Pictures with lens parameters
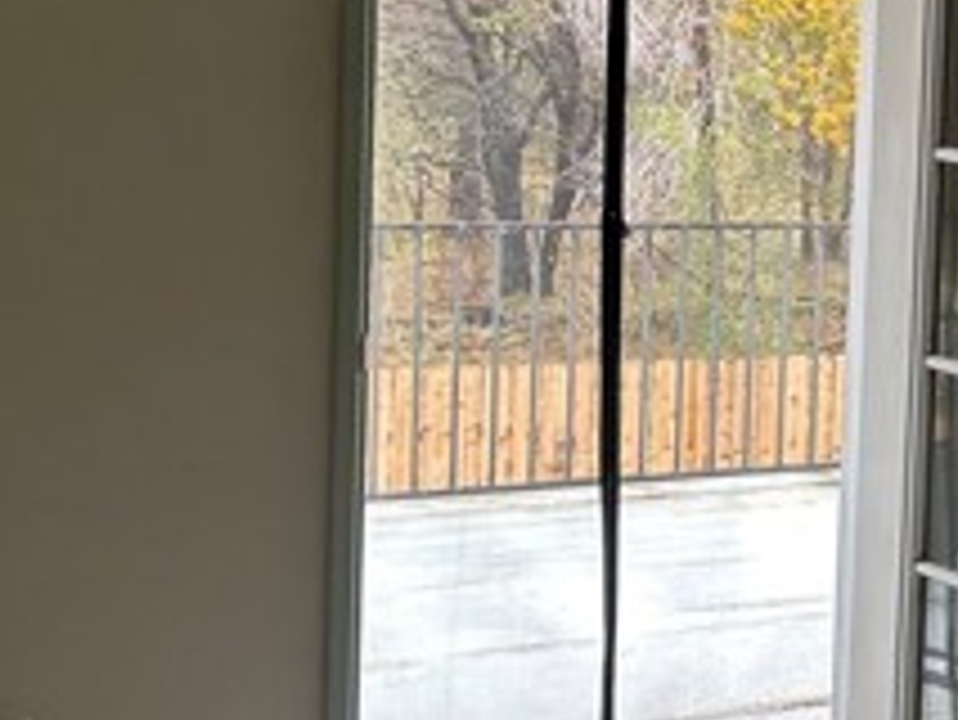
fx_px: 2160
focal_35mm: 78
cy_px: 220
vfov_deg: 18.8
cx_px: 1034
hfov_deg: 23.6
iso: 125
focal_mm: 5.7
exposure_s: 1/121
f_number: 1.5
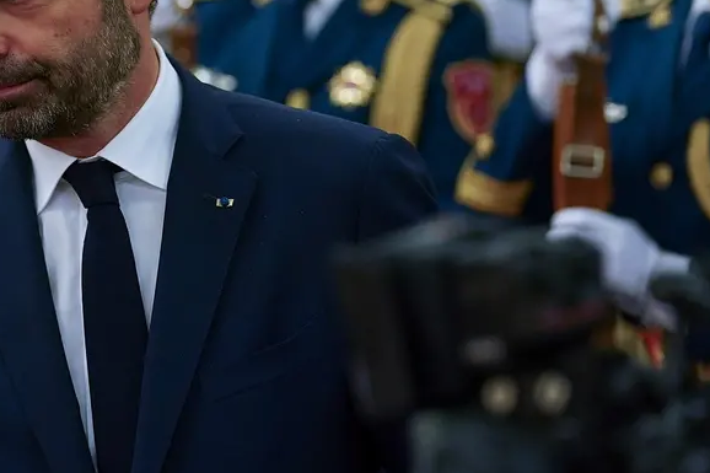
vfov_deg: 5.7
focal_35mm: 239
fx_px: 4712
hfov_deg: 8.6
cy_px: 51
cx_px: 130
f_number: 3.2
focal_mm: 119
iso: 2000
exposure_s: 1/320
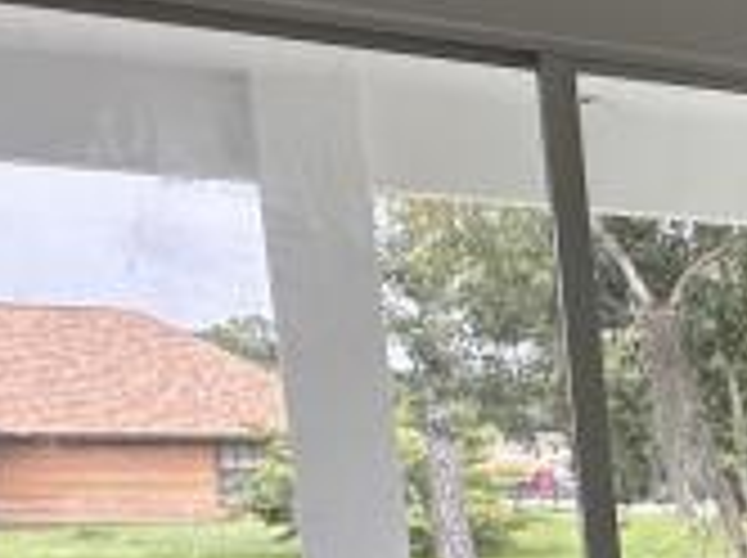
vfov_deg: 17.1
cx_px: 1778
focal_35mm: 81
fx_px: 1745
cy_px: 716
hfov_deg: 15.0
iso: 50
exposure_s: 1/99
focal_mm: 2.22
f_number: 2.2
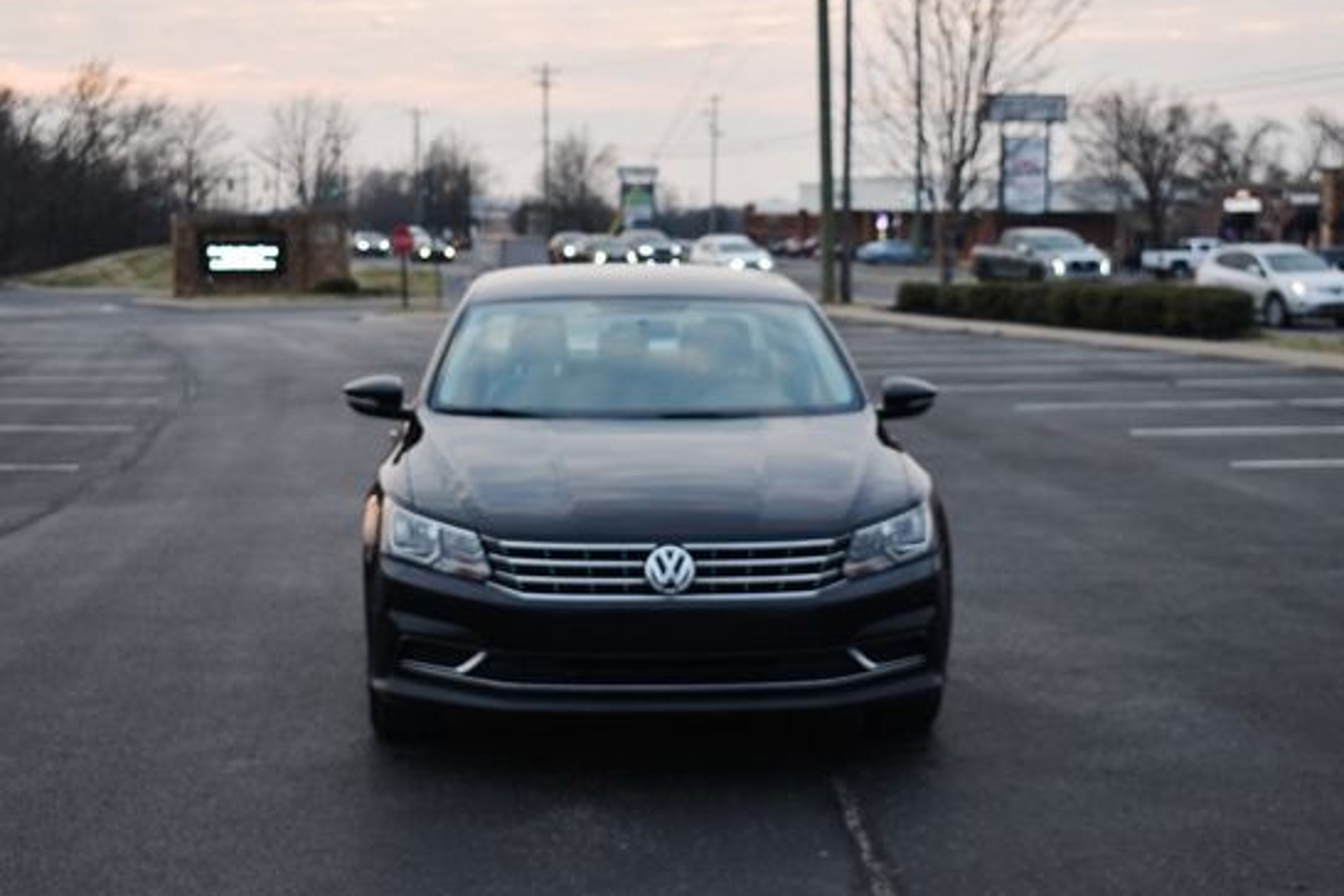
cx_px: 689
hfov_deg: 32.6
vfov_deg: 22.0
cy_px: 410
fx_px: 2299
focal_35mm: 62
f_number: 5
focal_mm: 35
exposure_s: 1/250
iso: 400
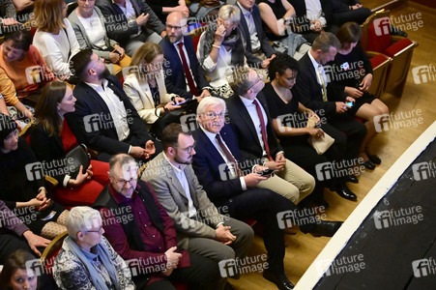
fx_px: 847
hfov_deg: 28.9
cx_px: 218
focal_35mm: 70
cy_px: 145
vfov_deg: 19.4
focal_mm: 70
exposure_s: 1/200
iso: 20000
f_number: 2.8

To-do item: What you need to copy is the run of lines from the one holding "exposure_s: 1/121" through the end of the data, exactly and only, both ends included, pictures omitted.

Solution to this task:
exposure_s: 1/121
f_number: 1.5
vfov_deg: 5.7
focal_35mm: 239
fx_px: 4712
hfov_deg: 8.6
cy_px: 51
cx_px: 130
f_number: 3.2
focal_mm: 119
iso: 2000
exposure_s: 1/320
vfov_deg: 17.1
cx_px: 1778
focal_35mm: 81
fx_px: 1745
cy_px: 716
hfov_deg: 15.0
iso: 50
exposure_s: 1/99
focal_mm: 2.22
f_number: 2.2
cx_px: 689
hfov_deg: 32.6
vfov_deg: 22.0
cy_px: 410
fx_px: 2299
focal_35mm: 62
f_number: 5
focal_mm: 35
exposure_s: 1/250
iso: 400
fx_px: 847
hfov_deg: 28.9
cx_px: 218
focal_35mm: 70
cy_px: 145
vfov_deg: 19.4
focal_mm: 70
exposure_s: 1/200
iso: 20000
f_number: 2.8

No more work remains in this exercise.